Em que hora do dia você sente que trabalha melhor? Você tem algum ritual de preparação para a escrita?
Há muito percebi que de manhã bem cedo é o melhor momento para minha criação. É quando estou descansado da realidade e, portanto, quando a recriação de mundo que norteia todas as artes se faz valer. Costumo abrir meu material de trabalho dez minutos antes de me sentar. Logo que me sento para trabalhar, releio o que fiz no dia anterior; da mesma forma, releio antes de encerrar. Não sei se podemos chamar isso de ritual, mas é como encerrar uma coreografia no ponto onde ela se iniciou. Faço questão disso.
Você escreve um pouco todos os dias ou em períodos concentrados? Você tem uma meta de escrita diária?
Eu me sento para escrever todos os dias, com pequenas exceções se saio em viagem cedo ou aos domingos. Minha meta não é avançar no texto, produzir um número “x” de linhas ou laudas por dia. Porque não considero que todo passo à frente seja progresso. Muitas vezes, retornar, reler, cortar, reescrever, sim, é o verdadeiro progresso na criação. Assim sendo, em meu processo criativo literário, fico dias, meses em um texto só, mesmo tendo alcançado seu ponto final da narrativa. Alcançar a “música perfeita” do texto é labor de séculos.
Como é o seu processo de escrita? Uma vez que você compilou notas suficientes, é difícil começar? Como você se move da pesquisa para a escrita?
Partindo do pressuposto que inspiração é, percentualmente, muito pouco da obra – a maior parte é suor –, mesmo assim, claro, preciso dela, de uma primeira centelha de inspiração pra começar. Uma vez que se dá este momento, anoto. Costumo trabalhar com argumentos/storylines. Geralmente um projeto de livro (de contos) começa com muitos argumentos já anotados. Acho importante anotar o que vou escrever, mesmo que muitas vezes seja difícil dizer como será o texto. Acho importante porque, antes de anotar, vem uma pergunta: “que história você quer contar?” Ao fazer essa pergunta para mim mesmo, estou desvendando. É quase um processo psicanalítico. Vou desenvolvendo aos poucos, um a um, os argumentos anotados. Mas isso não quer dizer que só passe pra outro conto quando o trabalho no anterior esteja encerrado. Bem, a página em branco é algo amedrontador, clichês à parte, mas é. Porque a gente nunca sabe como o texto vai se desenvolver. Cada texto é uma nova experiência, sobretudo sob o ponto de vista estético, por mais que, há muito, já estejamos no ofício.

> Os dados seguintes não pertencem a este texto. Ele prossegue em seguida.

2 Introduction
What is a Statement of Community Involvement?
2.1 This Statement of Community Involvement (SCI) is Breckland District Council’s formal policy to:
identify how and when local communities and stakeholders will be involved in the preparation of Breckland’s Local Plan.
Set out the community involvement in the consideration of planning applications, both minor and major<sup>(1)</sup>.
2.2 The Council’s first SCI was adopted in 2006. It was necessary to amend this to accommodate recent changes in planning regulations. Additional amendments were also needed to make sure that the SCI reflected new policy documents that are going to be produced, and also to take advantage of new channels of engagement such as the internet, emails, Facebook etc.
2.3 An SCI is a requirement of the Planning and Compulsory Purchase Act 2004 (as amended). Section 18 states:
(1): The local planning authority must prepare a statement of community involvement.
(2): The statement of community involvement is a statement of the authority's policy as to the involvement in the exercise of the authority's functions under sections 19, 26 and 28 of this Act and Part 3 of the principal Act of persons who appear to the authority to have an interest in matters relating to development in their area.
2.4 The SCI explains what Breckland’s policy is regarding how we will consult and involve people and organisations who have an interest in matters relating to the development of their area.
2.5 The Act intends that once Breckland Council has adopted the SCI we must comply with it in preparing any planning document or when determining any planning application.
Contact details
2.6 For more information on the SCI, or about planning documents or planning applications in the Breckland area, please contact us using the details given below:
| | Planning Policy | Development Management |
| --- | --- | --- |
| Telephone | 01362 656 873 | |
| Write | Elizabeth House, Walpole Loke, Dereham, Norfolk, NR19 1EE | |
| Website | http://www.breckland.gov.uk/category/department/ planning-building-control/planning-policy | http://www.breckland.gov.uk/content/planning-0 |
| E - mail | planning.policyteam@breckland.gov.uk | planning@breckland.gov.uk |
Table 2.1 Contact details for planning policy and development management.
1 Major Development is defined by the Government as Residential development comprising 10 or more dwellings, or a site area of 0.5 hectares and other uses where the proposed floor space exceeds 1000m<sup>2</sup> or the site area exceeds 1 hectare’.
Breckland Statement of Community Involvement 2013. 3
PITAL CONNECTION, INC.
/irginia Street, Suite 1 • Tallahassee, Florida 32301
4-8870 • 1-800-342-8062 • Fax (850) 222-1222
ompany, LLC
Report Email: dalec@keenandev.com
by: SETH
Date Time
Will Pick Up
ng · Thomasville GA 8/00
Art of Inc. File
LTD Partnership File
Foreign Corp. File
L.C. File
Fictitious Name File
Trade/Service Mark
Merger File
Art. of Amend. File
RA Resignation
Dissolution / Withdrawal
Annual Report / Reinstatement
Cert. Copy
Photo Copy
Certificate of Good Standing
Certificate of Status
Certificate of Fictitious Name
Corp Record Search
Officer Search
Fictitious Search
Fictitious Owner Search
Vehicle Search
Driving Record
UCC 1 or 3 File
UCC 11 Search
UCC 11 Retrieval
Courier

Como você lida com as travas da escrita, como a procrastinação, o medo de não corresponder às expectativas e a ansiedade de trabalhar em projetos longos?

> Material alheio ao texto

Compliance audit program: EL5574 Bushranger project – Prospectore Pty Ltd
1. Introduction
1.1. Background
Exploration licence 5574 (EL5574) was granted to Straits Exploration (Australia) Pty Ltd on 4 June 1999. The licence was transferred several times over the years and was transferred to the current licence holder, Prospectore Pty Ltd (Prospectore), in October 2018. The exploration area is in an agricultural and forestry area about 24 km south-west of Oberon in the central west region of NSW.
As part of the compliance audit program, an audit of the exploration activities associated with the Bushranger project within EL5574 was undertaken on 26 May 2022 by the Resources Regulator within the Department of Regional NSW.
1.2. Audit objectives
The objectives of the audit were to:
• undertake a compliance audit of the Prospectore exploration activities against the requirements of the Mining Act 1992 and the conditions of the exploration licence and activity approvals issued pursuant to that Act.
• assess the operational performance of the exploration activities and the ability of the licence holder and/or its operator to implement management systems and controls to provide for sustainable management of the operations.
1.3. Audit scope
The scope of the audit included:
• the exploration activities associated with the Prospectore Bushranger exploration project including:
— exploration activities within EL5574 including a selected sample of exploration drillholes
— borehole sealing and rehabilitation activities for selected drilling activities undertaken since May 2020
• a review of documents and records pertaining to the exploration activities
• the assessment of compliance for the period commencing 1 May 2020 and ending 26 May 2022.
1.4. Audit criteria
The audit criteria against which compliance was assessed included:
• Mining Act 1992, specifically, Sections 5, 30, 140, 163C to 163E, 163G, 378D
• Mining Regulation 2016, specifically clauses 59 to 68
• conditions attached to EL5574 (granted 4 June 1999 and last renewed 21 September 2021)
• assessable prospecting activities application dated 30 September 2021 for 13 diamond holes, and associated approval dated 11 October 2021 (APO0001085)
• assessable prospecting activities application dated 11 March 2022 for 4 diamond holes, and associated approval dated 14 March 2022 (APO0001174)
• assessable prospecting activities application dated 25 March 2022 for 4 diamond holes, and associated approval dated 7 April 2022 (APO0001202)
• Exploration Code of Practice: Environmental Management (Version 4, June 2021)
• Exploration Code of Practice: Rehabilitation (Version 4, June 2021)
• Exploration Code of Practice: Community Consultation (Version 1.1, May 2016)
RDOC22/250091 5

Como já disse, não sou de me afastar dos textos em que estou trabalhando ou dos que estou para começar. Trabalho neles diariamente. Esses enunciados de procrastinação ou de indisciplina, definitivamente, não me representam. Geralmente lido bem com prazos. Preciso deles, mesmo que seja para me sentir pressionado. Agora mesmo estou com um prazo apertado para mandar a versão definitiva de um volume de contos para a editora. Preciso disso, inclusive para parar de retocar os textos. Em relação às chamadas travas da escrita: realmente elas existem. Com alguma maturidade, serenidade, conseguimos entender que há momentos em que a literatura para de nos visitar; mas é assim mesmo. Quando isso acontece, é hora de, com mais afinco, retrabalhar outros textos. Olha, posso lhe dizer que todo projeto meu é longo, mas se encaro o trabalho, a cada dia que passa, ele fica menos longo, concorda?
Quantas vezes você revisa seus textos antes de sentir que eles estão prontos? Você mostra seus trabalhos para outras pessoas antes de publicá-los?

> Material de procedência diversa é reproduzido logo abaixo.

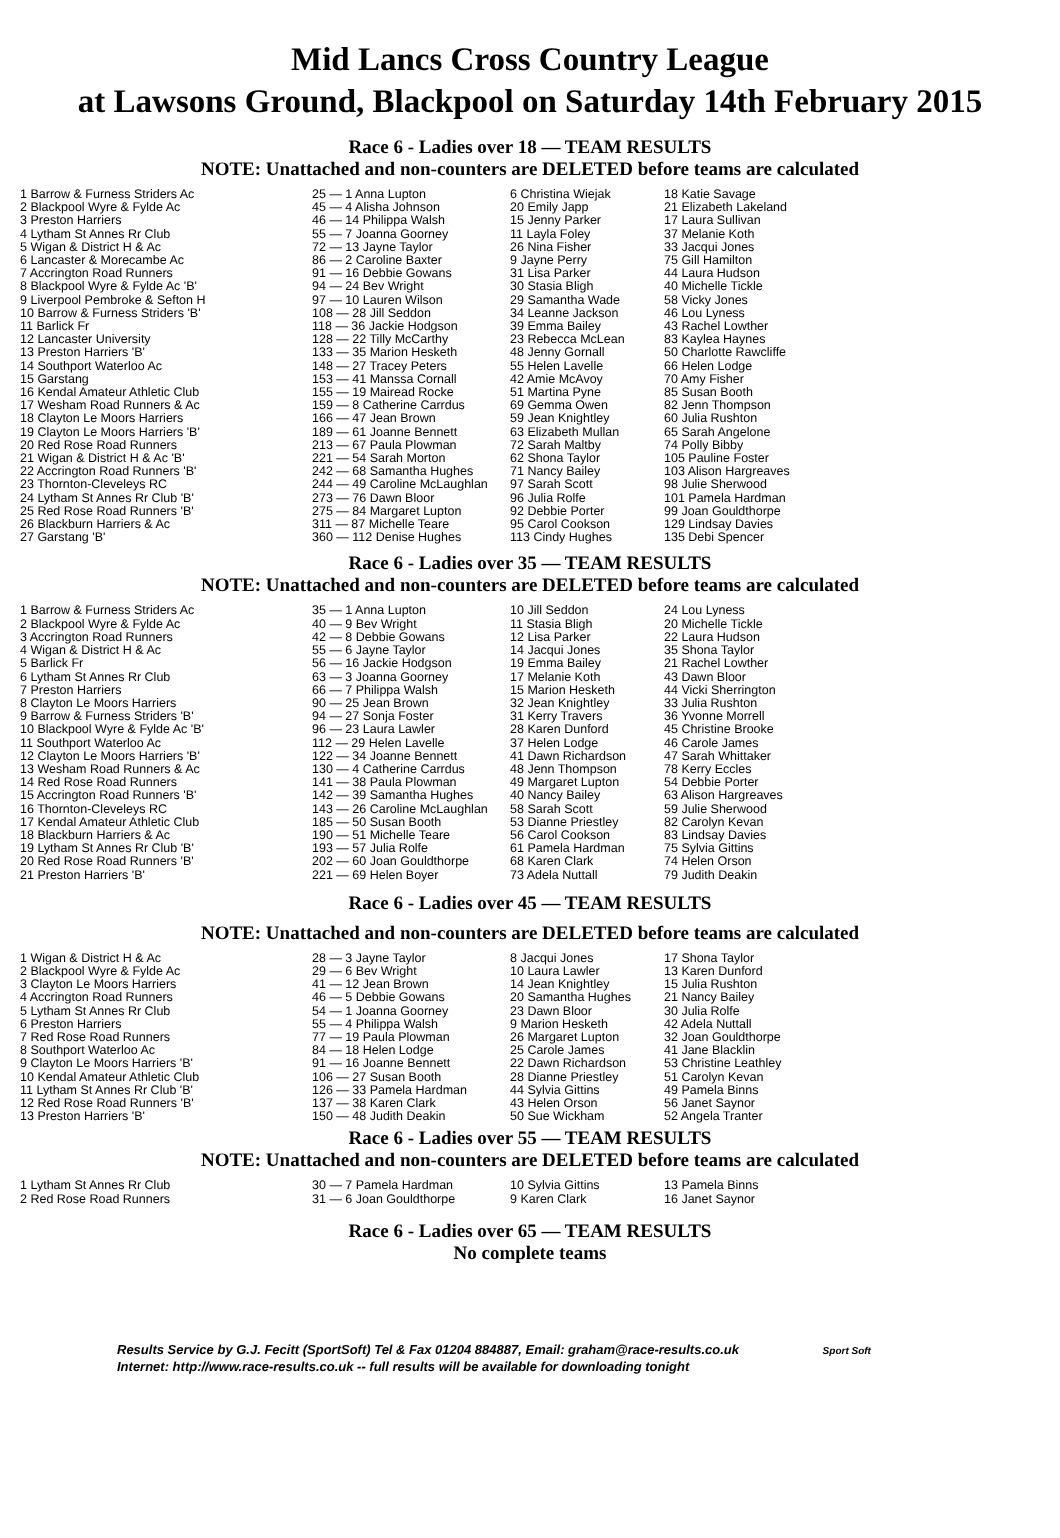Mid Lancs Cross Country League
at Lawsons Ground, Blackpool on Saturday 14th February 2015
Race 6 - Ladies over 18 — TEAM RESULTS
NOTE: Unattached and non-counters are DELETED before teams are calculated
| 1 Barrow & Furness Striders Ac | 25 — 1 Anna Lupton | 6 Christina Wiejak | 18 Katie Savage |
| 2 Blackpool Wyre & Fylde Ac | 45 — 4 Alisha Johnson | 20 Emily Japp | 21 Elizabeth Lakeland |
| 3 Preston Harriers | 46 — 14 Philippa Walsh | 15 Jenny Parker | 17 Laura Sullivan |
| 4 Lytham St Annes Rr Club | 55 — 7 Joanna Goorney | 11 Layla Foley | 37 Melanie Koth |
| 5 Wigan & District H & Ac | 72 — 13 Jayne Taylor | 26 Nina Fisher | 33 Jacqui Jones |
| 6 Lancaster & Morecambe Ac | 86 — 2 Caroline Baxter | 9 Jayne Perry | 75 Gill Hamilton |
| 7 Accrington Road Runners | 91 — 16 Debbie Gowans | 31 Lisa Parker | 44 Laura Hudson |
| 8 Blackpool Wyre & Fylde Ac 'B' | 94 — 24 Bev Wright | 30 Stasia Bligh | 40 Michelle Tickle |
| 9 Liverpool Pembroke & Sefton H | 97 — 10 Lauren Wilson | 29 Samantha Wade | 58 Vicky Jones |
| 10 Barrow & Furness Striders 'B' | 108 — 28 Jill Seddon | 34 Leanne Jackson | 46 Lou Lyness |
| 11 Barlick Fr | 118 — 36 Jackie Hodgson | 39 Emma Bailey | 43 Rachel Lowther |
| 12 Lancaster University | 128 — 22 Tilly McCarthy | 23 Rebecca McLean | 83 Kaylea Haynes |
| 13 Preston Harriers 'B' | 133 — 35 Marion Hesketh | 48 Jenny Gornall | 50 Charlotte Rawcliffe |
| 14 Southport Waterloo Ac | 148 — 27 Tracey Peters | 55 Helen Lavelle | 66 Helen Lodge |
| 15 Garstang | 153 — 41 Manssa Cornall | 42 Amie McAvoy | 70 Amy Fisher |
| 16 Kendal Amateur Athletic Club | 155 — 19 Mairead Rocke | 51 Martina Pyne | 85 Susan Booth |
| 17 Wesham Road Runners & Ac | 159 — 8 Catherine Carrdus | 69 Gemma Owen | 82 Jenn Thompson |
| 18 Clayton Le Moors Harriers | 166 — 47 Jean Brown | 59 Jean Knightley | 60 Julia Rushton |
| 19 Clayton Le Moors Harriers 'B' | 189 — 61 Joanne Bennett | 63 Elizabeth Mullan | 65 Sarah Angelone |
| 20 Red Rose Road Runners | 213 — 67 Paula Plowman | 72 Sarah Maltby | 74 Polly Bibby |
| 21 Wigan & District H & Ac 'B' | 221 — 54 Sarah Morton | 62 Shona Taylor | 105 Pauline Foster |
| 22 Accrington Road Runners 'B' | 242 — 68 Samantha Hughes | 71 Nancy Bailey | 103 Alison Hargreaves |
| 23 Thornton-Cleveleys RC | 244 — 49 Caroline McLaughlan | 97 Sarah Scott | 98 Julie Sherwood |
| 24 Lytham St Annes Rr Club 'B' | 273 — 76 Dawn Bloor | 96 Julia Rolfe | 101 Pamela Hardman |
| 25 Red Rose Road Runners 'B' | 275 — 84 Margaret Lupton | 92 Debbie Porter | 99 Joan Gouldthorpe |
| 26 Blackburn Harriers & Ac | 311 — 87 Michelle Teare | 95 Carol Cookson | 129 Lindsay Davies |
| 27 Garstang 'B' | 360 — 112 Denise Hughes | 113 Cindy Hughes | 135 Debi Spencer |
Race 6 - Ladies over 35 — TEAM RESULTS
NOTE: Unattached and non-counters are DELETED before teams are calculated
| 1 Barrow & Furness Striders Ac | 35 — 1 Anna Lupton | 10 Jill Seddon | 24 Lou Lyness |
| 2 Blackpool Wyre & Fylde Ac | 40 — 9 Bev Wright | 11 Stasia Bligh | 20 Michelle Tickle |
| 3 Accrington Road Runners | 42 — 8 Debbie Gowans | 12 Lisa Parker | 22 Laura Hudson |
| 4 Wigan & District H & Ac | 55 — 6 Jayne Taylor | 14 Jacqui Jones | 35 Shona Taylor |
| 5 Barlick Fr | 56 — 16 Jackie Hodgson | 19 Emma Bailey | 21 Rachel Lowther |
| 6 Lytham St Annes Rr Club | 63 — 3 Joanna Goorney | 17 Melanie Koth | 43 Dawn Bloor |
| 7 Preston Harriers | 66 — 7 Philippa Walsh | 15 Marion Hesketh | 44 Vicki Sherrington |
| 8 Clayton Le Moors Harriers | 90 — 25 Jean Brown | 32 Jean Knightley | 33 Julia Rushton |
| 9 Barrow & Furness Striders 'B' | 94 — 27 Sonja Foster | 31 Kerry Travers | 36 Yvonne Morrell |
| 10 Blackpool Wyre & Fylde Ac 'B' | 96 — 23 Laura Lawler | 28 Karen Dunford | 45 Christine Brooke |
| 11 Southport Waterloo Ac | 112 — 29 Helen Lavelle | 37 Helen Lodge | 46 Carole James |
| 12 Clayton Le Moors Harriers 'B' | 122 — 34 Joanne Bennett | 41 Dawn Richardson | 47 Sarah Whittaker |
| 13 Wesham Road Runners & Ac | 130 — 4 Catherine Carrdus | 48 Jenn Thompson | 78 Kerry Eccles |
| 14 Red Rose Road Runners | 141 — 38 Paula Plowman | 49 Margaret Lupton | 54 Debbie Porter |
| 15 Accrington Road Runners 'B' | 142 — 39 Samantha Hughes | 40 Nancy Bailey | 63 Alison Hargreaves |
| 16 Thornton-Cleveleys RC | 143 — 26 Caroline McLaughlan | 58 Sarah Scott | 59 Julie Sherwood |
| 17 Kendal Amateur Athletic Club | 185 — 50 Susan Booth | 53 Dianne Priestley | 82 Carolyn Kevan |
| 18 Blackburn Harriers & Ac | 190 — 51 Michelle Teare | 56 Carol Cookson | 83 Lindsay Davies |
| 19 Lytham St Annes Rr Club 'B' | 193 — 57 Julia Rolfe | 61 Pamela Hardman | 75 Sylvia Gittins |
| 20 Red Rose Road Runners 'B' | 202 — 60 Joan Gouldthorpe | 68 Karen Clark | 74 Helen Orson |
| 21 Preston Harriers 'B' | 221 — 69 Helen Boyer | 73 Adela Nuttall | 79 Judith Deakin |
Race 6 - Ladies over 45 — TEAM RESULTS
NOTE: Unattached and non-counters are DELETED before teams are calculated
| 1 Wigan & District H & Ac | 28 — 3 Jayne Taylor | 8 Jacqui Jones | 17 Shona Taylor |
| 2 Blackpool Wyre & Fylde Ac | 29 — 6 Bev Wright | 10 Laura Lawler | 13 Karen Dunford |
| 3 Clayton Le Moors Harriers | 41 — 12 Jean Brown | 14 Jean Knightley | 15 Julia Rushton |
| 4 Accrington Road Runners | 46 — 5 Debbie Gowans | 20 Samantha Hughes | 21 Nancy Bailey |
| 5 Lytham St Annes Rr Club | 54 — 1 Joanna Goorney | 23 Dawn Bloor | 30 Julia Rolfe |
| 6 Preston Harriers | 55 — 4 Philippa Walsh | 9 Marion Hesketh | 42 Adela Nuttall |
| 7 Red Rose Road Runners | 77 — 19 Paula Plowman | 26 Margaret Lupton | 32 Joan Gouldthorpe |
| 8 Southport Waterloo Ac | 84 — 18 Helen Lodge | 25 Carole James | 41 Jane Blacklin |
| 9 Clayton Le Moors Harriers 'B' | 91 — 16 Joanne Bennett | 22 Dawn Richardson | 53 Christine Leathley |
| 10 Kendal Amateur Athletic Club | 106 — 27 Susan Booth | 28 Dianne Priestley | 51 Carolyn Kevan |
| 11 Lytham St Annes Rr Club 'B' | 126 — 33 Pamela Hardman | 44 Sylvia Gittins | 49 Pamela Binns |
| 12 Red Rose Road Runners 'B' | 137 — 38 Karen Clark | 43 Helen Orson | 56 Janet Saynor |
| 13 Preston Harriers 'B' | 150 — 48 Judith Deakin | 50 Sue Wickham | 52 Angela Tranter |
Race 6 - Ladies over 55 — TEAM RESULTS
NOTE: Unattached and non-counters are DELETED before teams are calculated
| 1 Lytham St Annes Rr Club | 30 — 7 Pamela Hardman | 10 Sylvia Gittins | 13 Pamela Binns |
| 2 Red Rose Road Runners | 31 — 6 Joan Gouldthorpe | 9 Karen Clark | 16 Janet Saynor |
Race 6 - Ladies over 65 — TEAM RESULTS
No complete teams
Results Service by G.J. Fecitt (SportSoft) Tel & Fax 01204 884887, Email: graham@race-results.co.uk Sport Soft
Internet: http://www.race-results.co.uk -- full results will be available for downloading tonight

Releio muitas vezes. E isso não é feito para correção ortográfica ou de digitação, ainda não. Releio, aliás, todo dia, antes de encerrar os trabalhos ou antes de abri-los. Como falei anteriormente, no processo de criação, demoro muito para deixar o texto de um jeito minimamente satisfatório. Alguns escritores próximos sempre leem. Tenho o hábito de compartilhar também com poetas próximos, quando tenho dúvidas em relação à questão estética. O poeta traz esse olhar; ele tem, a meu ver, aquele senso do que chamei de “música poética” bem apurado. Alguns chamam atenção para ritmo de períodos, coisas assim. Mas de modo geral já me cobro muito também em relação a isso.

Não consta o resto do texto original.